■ **SELECTED PASSAGE**

Segment Open

Smart nations need smart shopping mall delivery systems: IMDA

shopping mall IoT
Khoon Hock Yun, assistant chief executive for development at the IMDA, delivers the first address at EmTechAsia

When ICT industry people talk about smart cities, they’re usually thinking of smart meters, smart traffic management and smart lighting systems. They don’t usually think of shopping malls. But shopping mall delivery turns out to be a key example of how Singapore is approaching the challenge of becoming a smart city – and how it requires everyone in the city to become involved.

Khoon Hock Yun, assistant chief executive for development at the IMDA, delivered the first address at EmTechAsia this week and spoke about the IMDA’s experience with harnessing IoT technology to streamline delivery of goods to shopping malls.

Shopping centers are not unlike shipping ports, where the bottleneck is the loading/unloading bay. Malls typically open at 10:00am, and loading/unloading must finish before the evening rush hour starts at 4:00pm. A study showed that it took a truck an average of 65 minutes to entering the shopping center loading bay, finish loading or unloading, and then leaving – and most of that time was spent waiting. The actual loading and unloading time was just 24 minutes.

The IMDA introduced a structural change to the malls in the form of a centralized in-mall operator to receive the goods and then distribute them to the individual shops. This reduced the time trucks spent in the bay to just seven minutes.

This in-mall operator system alone has the potential to reduce the number of trucks by 25%, the number of foreign truck drivers by 25%, and carbon emissions by 14.8 megatons a year. All in all, it was worth S$65 million ($45.8 million) in manpower savings over the course of a year.

Segment Closed

■ **EXERCISES TO COMPLETE**
1 – Answer these questions from the article on shopping mall delivery in Singapore:
(a) At what time do malls typically open?
(b) After the centralized in-mall operator was introduced, how long did trucks spend in the bay?
(c) How much was the in-mall operator system worth in manpower savings over a year?
2 – Carry on the article about smart shopping mall delivery in Singapore, starting after its final sentence.

■ **DATA TO EXAMINE**

Segment Open

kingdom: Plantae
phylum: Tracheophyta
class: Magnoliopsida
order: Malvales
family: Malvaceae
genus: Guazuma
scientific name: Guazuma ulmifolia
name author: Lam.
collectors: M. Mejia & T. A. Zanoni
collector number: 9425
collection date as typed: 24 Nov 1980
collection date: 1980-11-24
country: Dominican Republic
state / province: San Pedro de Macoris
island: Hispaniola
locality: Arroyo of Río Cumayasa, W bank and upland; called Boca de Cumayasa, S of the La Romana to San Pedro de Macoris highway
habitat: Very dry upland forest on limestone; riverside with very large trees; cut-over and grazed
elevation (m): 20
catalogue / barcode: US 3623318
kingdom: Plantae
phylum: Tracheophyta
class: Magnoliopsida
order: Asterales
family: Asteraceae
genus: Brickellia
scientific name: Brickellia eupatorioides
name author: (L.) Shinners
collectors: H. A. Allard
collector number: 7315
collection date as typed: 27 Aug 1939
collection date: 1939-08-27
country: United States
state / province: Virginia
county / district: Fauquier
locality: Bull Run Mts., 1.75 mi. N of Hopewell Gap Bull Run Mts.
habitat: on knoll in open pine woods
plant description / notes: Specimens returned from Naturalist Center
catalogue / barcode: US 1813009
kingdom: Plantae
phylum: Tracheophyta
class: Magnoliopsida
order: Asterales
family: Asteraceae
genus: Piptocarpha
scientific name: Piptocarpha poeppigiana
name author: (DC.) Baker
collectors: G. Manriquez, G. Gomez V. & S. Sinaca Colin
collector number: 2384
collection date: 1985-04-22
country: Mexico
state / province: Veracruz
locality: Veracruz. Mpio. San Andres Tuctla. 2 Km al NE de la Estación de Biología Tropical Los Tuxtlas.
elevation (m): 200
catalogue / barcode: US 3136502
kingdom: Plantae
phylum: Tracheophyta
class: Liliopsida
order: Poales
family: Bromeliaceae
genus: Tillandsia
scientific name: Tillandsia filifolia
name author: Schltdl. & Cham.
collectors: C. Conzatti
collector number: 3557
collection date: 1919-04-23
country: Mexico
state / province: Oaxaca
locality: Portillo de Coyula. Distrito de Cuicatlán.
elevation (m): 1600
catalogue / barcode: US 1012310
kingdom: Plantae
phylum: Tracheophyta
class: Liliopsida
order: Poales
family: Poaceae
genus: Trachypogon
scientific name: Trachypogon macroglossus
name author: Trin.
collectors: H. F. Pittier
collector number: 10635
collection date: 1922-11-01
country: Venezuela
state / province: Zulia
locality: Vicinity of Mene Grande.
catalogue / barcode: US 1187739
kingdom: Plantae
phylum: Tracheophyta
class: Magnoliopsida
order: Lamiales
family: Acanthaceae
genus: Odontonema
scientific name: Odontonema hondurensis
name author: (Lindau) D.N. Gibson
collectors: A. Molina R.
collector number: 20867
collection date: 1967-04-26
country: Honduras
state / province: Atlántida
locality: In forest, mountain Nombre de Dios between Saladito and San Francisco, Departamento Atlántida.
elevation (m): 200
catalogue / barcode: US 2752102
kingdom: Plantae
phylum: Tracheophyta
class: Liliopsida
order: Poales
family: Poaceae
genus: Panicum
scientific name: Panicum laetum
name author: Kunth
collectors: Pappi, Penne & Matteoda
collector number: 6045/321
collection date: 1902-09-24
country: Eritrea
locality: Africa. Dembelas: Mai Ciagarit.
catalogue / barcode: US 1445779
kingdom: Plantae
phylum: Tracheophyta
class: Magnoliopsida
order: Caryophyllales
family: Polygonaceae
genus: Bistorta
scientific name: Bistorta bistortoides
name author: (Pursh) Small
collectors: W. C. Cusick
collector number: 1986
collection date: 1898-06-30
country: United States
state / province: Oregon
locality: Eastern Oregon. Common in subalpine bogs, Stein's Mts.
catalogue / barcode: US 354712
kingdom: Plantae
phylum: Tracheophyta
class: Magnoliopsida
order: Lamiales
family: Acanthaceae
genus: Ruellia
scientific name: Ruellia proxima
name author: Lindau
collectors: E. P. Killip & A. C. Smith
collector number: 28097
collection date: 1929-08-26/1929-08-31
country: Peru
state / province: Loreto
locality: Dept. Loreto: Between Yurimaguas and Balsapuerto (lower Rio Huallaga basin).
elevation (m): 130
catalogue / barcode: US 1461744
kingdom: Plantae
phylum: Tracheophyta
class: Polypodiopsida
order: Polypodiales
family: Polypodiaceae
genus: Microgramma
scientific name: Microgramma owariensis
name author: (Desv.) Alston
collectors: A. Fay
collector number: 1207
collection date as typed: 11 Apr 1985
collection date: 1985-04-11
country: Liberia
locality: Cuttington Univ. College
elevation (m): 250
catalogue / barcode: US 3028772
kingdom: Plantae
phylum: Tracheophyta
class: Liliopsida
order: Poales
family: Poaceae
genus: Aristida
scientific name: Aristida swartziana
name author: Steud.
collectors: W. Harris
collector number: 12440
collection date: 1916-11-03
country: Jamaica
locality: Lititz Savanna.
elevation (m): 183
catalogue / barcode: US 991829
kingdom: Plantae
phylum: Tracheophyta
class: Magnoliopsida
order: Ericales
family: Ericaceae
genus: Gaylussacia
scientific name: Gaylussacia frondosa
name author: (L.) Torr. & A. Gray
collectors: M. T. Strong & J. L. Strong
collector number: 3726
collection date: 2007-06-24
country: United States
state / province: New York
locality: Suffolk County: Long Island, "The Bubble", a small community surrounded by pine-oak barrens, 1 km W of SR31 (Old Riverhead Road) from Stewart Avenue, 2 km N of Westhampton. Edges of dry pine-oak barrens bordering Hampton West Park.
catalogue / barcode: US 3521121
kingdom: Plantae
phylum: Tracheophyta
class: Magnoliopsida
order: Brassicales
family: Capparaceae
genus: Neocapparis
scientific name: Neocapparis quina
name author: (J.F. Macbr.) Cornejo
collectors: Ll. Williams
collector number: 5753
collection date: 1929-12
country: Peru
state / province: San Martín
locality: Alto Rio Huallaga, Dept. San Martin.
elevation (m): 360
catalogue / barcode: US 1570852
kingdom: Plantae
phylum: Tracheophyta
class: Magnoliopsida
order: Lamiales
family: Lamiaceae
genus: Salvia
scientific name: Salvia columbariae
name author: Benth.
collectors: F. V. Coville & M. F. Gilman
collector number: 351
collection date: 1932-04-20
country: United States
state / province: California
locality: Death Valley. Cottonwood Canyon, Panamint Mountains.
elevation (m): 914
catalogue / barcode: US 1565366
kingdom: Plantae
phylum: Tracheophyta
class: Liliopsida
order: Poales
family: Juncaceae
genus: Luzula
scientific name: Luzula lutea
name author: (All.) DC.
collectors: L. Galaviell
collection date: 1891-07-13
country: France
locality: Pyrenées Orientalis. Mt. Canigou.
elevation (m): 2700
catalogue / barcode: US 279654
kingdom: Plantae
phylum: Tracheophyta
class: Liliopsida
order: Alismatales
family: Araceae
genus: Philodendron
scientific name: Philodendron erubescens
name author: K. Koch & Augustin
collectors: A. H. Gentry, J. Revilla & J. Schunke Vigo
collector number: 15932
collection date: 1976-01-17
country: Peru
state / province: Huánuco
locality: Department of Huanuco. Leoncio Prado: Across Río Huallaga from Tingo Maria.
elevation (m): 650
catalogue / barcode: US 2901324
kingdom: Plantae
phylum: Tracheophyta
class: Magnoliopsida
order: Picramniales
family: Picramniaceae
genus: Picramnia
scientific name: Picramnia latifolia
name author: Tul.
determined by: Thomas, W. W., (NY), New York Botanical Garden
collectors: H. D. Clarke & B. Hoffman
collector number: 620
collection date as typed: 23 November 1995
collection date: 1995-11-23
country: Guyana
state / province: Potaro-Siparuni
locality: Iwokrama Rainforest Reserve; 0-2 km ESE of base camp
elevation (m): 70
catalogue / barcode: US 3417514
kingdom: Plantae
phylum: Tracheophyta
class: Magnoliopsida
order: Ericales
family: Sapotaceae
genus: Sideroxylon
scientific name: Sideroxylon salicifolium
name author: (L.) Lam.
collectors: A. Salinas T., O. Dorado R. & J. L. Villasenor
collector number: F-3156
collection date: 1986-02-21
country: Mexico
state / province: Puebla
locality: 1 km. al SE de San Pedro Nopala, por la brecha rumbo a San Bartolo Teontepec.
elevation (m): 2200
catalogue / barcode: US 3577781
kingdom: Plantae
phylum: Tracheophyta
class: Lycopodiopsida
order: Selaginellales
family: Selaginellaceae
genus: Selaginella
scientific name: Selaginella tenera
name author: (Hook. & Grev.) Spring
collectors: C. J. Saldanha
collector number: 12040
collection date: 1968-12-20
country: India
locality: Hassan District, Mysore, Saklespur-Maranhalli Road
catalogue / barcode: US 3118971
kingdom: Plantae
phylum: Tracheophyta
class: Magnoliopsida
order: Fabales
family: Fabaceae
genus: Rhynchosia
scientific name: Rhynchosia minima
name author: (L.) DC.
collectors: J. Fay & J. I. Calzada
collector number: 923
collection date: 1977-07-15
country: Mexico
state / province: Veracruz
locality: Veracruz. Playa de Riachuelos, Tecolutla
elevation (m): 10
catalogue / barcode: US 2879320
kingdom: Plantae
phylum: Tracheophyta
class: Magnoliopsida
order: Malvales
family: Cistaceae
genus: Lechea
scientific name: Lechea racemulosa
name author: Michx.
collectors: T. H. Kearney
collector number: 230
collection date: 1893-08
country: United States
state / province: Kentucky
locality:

Segment Closed

■ **ANSWER SECTION**
1 –
(a) 10:00am
(b) Seven minutes
(c) S$65 million ($45.8 million)

2 –
The problem with an in-mall operator is with chain of custody. To solve this, the IMDA introduced smart locks on containerized transports. If at any time the lock is broken or connectivity is lost, the integrity of the package is not guaranteed. If the lock is intact and something is missing, then the loss is something for the shipper and receiver to handle, not the logistics chain in the middle.

The next phase was to consolidate delivery trucks off-site to further reduce the number of trucks on the roads to the shopping centers, and expand to federated lockers or to homes.

Khoon said that since the receiver – rather than the shop – is the agent, then delivery hours are not limited to 10am-4pm and can even be operated 24/7. And, one day in the future, with autonomous vehicles, further reducing the demands for trucks even further.

“A smart nation is not something the government thinks of and comes out and tells the people that this is a smart nation – enjoy,” he said. “Everyone needs to participate. Problems come from real-world communities and the question is how we can make society better and what is the role of technology.”